Internet-scale malware mitigation: combining intelligence of the control and data plane

Security on the Internet today is treated mostly as a data plane problem. IDSs, firewalls, and spam filters all operate on the simple principle of detecting malicious data plane behavior and erecting data plane filters. In this paper we explore how breaking down the barrier between the control and data plane can significantly enhance our understanding of how to detect and filter Internet threats like worms and botnets. Our investigation is guided by two specific goals: using information and anomalies detected on the data plane to inform control plane decision support and using anomalies detected on the control plane to inform data plane filtering. We begin by analyzing the source of persistent worms and other persistent malicious and misconfigured data plane traffic to understand the scope of this behavior on the control plane.
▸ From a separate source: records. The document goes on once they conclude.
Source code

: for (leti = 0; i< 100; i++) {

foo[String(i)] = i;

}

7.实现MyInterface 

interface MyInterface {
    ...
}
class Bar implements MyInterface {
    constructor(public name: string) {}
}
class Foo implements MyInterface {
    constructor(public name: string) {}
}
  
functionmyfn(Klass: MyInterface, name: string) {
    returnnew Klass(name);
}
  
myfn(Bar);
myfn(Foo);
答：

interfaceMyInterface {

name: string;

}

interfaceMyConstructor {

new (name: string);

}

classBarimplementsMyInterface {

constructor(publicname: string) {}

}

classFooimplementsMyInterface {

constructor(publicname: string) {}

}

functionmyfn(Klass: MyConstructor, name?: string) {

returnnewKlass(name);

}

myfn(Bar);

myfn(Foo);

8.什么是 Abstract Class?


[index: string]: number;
We then analyze how anomalies on the control plane associated with poorly managed networks and are correlated with the sources of malicious and misconfigured traffic detected on the data plane. Our results show that malicious and misconfigured data plane behavior is widely spread across the control plane suggesting that constructing a few control plane filters to block the most infected organizations will not have a significant impact. We demonstrate that networks with data plane anomalies tend to exhibit more routing misconfigurations. Finally, we discuss how these correlations could be used to reject or filter routes and help stop recurring threats like persistent worms.